** Opening The data block **

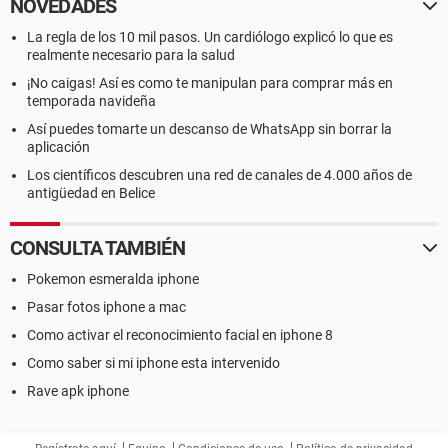
NOVEDADES
La regla de los 10 mil pasos. Un cardiólogo explicó lo que es
realmente necesario para la salud
¡No caigas! Así es como te manipulan para comprar más en
temporada navideña
Así puedes tomarte un descanso de WhatsApp sin borrar la
aplicación
Los científicos descubren una red de canales de 4.000 años de
antigüedad en Belice
CONSULTA TAMBIÉN
Pokemon esmeralda iphone
Pasar fotos iphone a mac
Como activar el reconocimiento facial en iphone 8
Como saber si mi iphone esta intervenido
Rave apk iphone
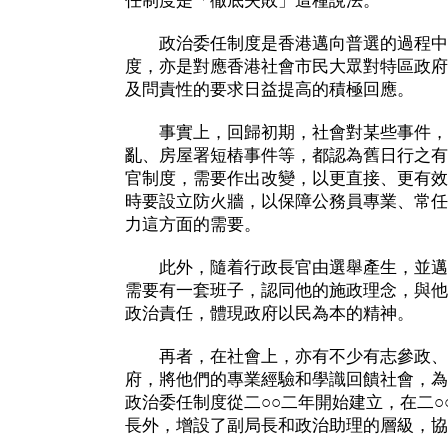
任制度是「徹底失敗」這種說法。
政治委任制度是香港邁向普選的過程中
度，亦是對應香港社會市民大眾對特區政府
及問責性的要求日益提高的積極回應。
事實上，回歸初期，社會對某些事件，
亂、房屋署短樁事件等，都認為舊日行之有
官制度，需要作出改變，以更直接、更有效
時要設立防火牆，以保障公務員專業、常任
力這方面的需要。
此外，隨着行政長官由選舉產生，並邁向
需要有一套班子，認同他的施政理念，與他
政治責任，體現政府以民為本的精神。
再者，在社會上，亦有不少有志參政、
府，將他們的專業經驗和學識回饋社會，為
政治委任制度從二○○二年開始建立，在二○
長外，增設了副局長和政治助理的層級，協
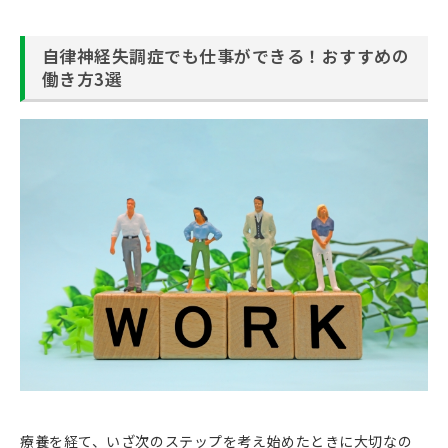
自律神経失調症でも仕事ができる！おすすめの
働き方3選
療養を経て、いざ次のステップを考え始めたときに大切なの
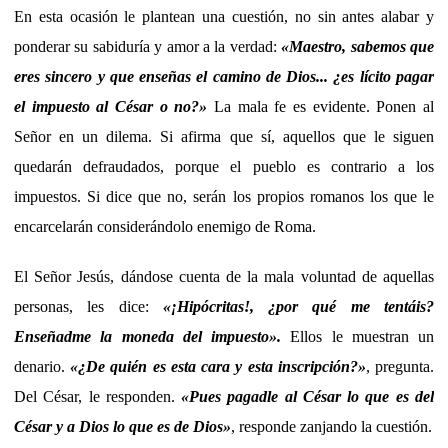
En esta ocasión le plantean una cuestión, no sin antes alabar y
ponderar su sabiduría y amor a la verdad:
«
Maestro, sabemos que
eres sincero y que enseñas el camino de Dios... ¿es lícito pagar
el impuesto al César o no?
»
La mala fe es evidente. Ponen al
Señor en un dilema. Si afirma que sí, aquellos que le siguen
quedarán defraudados, porque el pueblo es contrario a los
impuestos. Si dice que no, serán los propios romanos los que le
encarcelarán considerándolo enemigo de Roma.
El Señor Jesús, dándose cuenta de la mala voluntad de aquellas
personas, les dice:
«
¡Hipócritas!, ¿por qué me tentáis?
Enseñadme la moneda del impuesto
»
.
Ellos le muestran un
denario.
«
¿De quién es esta cara y esta inscripción?
»
, pregunta.
Del César, le responden.
«
Pues pagadle al César lo que es del
César y a Dios lo que es de Dios
»
, responde zanjando la cuestión.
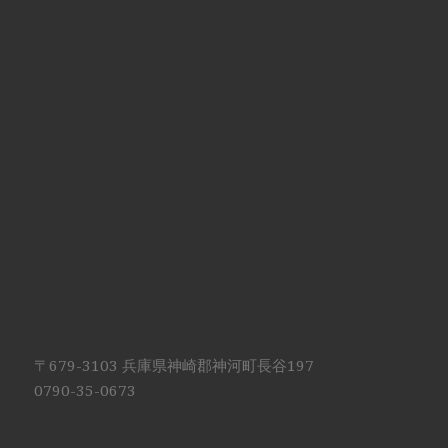
〒679-3103 兵庫県神崎郡神河町長谷197
0790-35-0673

** Closing The data block **

> _Problem statement_
Restate the entries above word for word, minus the pictures.

> _Result_
NOVEDADES
La regla de los 10 mil pasos. Un cardiólogo explicó lo que es
realmente necesario para la salud
¡No caigas! Así es como te manipulan para comprar más en
temporada navideña
Así puedes tomarte un descanso de WhatsApp sin borrar la
aplicación
Los científicos descubren una red de canales de 4.000 años de
antigüedad en Belice
CONSULTA TAMBIÉN
Pokemon esmeralda iphone
Pasar fotos iphone a mac
Como activar el reconocimiento facial en iphone 8
Como saber si mi iphone esta intervenido
Rave apk iphone
任制度是「徹底失敗」這種說法。
政治委任制度是香港邁向普選的過程中
度，亦是對應香港社會市民大眾對特區政府
及問責性的要求日益提高的積極回應。
事實上，回歸初期，社會對某些事件，
亂、房屋署短樁事件等，都認為舊日行之有
官制度，需要作出改變，以更直接、更有效
時要設立防火牆，以保障公務員專業、常任
力這方面的需要。
此外，隨着行政長官由選舉產生，並邁向
需要有一套班子，認同他的施政理念，與他
政治責任，體現政府以民為本的精神。
再者，在社會上，亦有不少有志參政、
府，將他們的專業經驗和學識回饋社會，為
政治委任制度從二○○二年開始建立，在二○
長外，增設了副局長和政治助理的層級，協
自律神経失調症でも仕事ができる！おすすめの
働き方3選
療養を経て、いざ次のステップを考え始めたときに大切なの
En esta ocasión le plantean una cuestión, no sin antes alabar y
ponderar su sabiduría y amor a la verdad:
«
Maestro, sabemos que
eres sincero y que enseñas el camino de Dios... ¿es lícito pagar
el impuesto al César o no?
»
La mala fe es evidente. Ponen al
Señor en un dilema. Si afirma que sí, aquellos que le siguen
quedarán defraudados, porque el pueblo es contrario a los
impuestos. Si dice que no, serán los propios romanos los que le
encarcelarán considerándolo enemigo de Roma.
El Señor Jesús, dándose cuenta de la mala voluntad de aquellas
personas, les dice:
«
¡Hipócritas!, ¿por qué me tentáis?
Enseñadme la moneda del impuesto
»
.
Ellos le muestran un
denario.
«
¿De quién es esta cara y esta inscripción?
»
, pregunta.
Del César, le responden.
«
Pues pagadle al César lo que es del
César y a Dios lo que es de Dios
»
, responde zanjando la cuestión.
〒679-3103 兵庫県神崎郡神河町長谷197
0790-35-0673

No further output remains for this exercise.